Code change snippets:
________
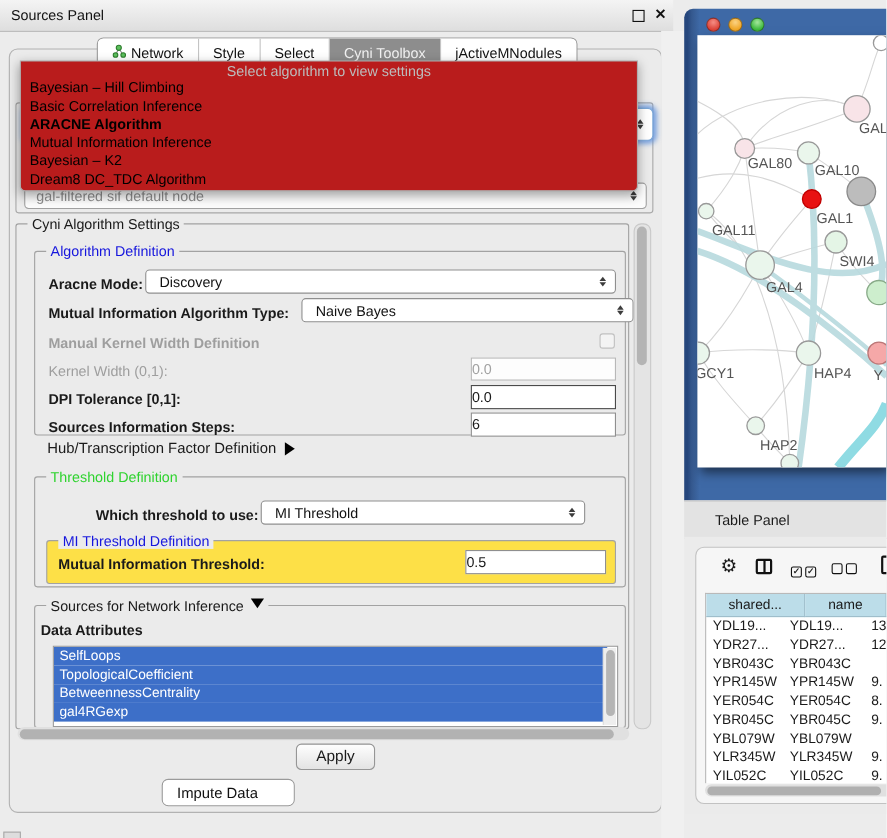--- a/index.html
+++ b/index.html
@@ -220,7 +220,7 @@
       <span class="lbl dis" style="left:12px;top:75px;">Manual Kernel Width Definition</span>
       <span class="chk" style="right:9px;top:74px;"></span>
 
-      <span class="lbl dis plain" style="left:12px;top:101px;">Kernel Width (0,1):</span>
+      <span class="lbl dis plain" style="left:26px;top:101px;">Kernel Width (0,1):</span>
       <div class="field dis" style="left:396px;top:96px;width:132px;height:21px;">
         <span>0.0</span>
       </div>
________
[Job] Restate the preceding entries in full, word for word, with the pictures removed.

[Written solution]
--- a/index.html
+++ b/index.html
@@ -220,7 +220,7 @@
       <span class="lbl dis" style="left:12px;top:75px;">Manual Kernel Width Definition</span>
       <span class="chk" style="right:9px;top:74px;"></span>
 
-      <span class="lbl dis plain" style="left:12px;top:101px;">Kernel Width (0,1):</span>
+      <span class="lbl dis plain" style="left:26px;top:101px;">Kernel Width (0,1):</span>
       <div class="field dis" style="left:396px;top:96px;width:132px;height:21px;">
         <span>0.0</span>
       </div>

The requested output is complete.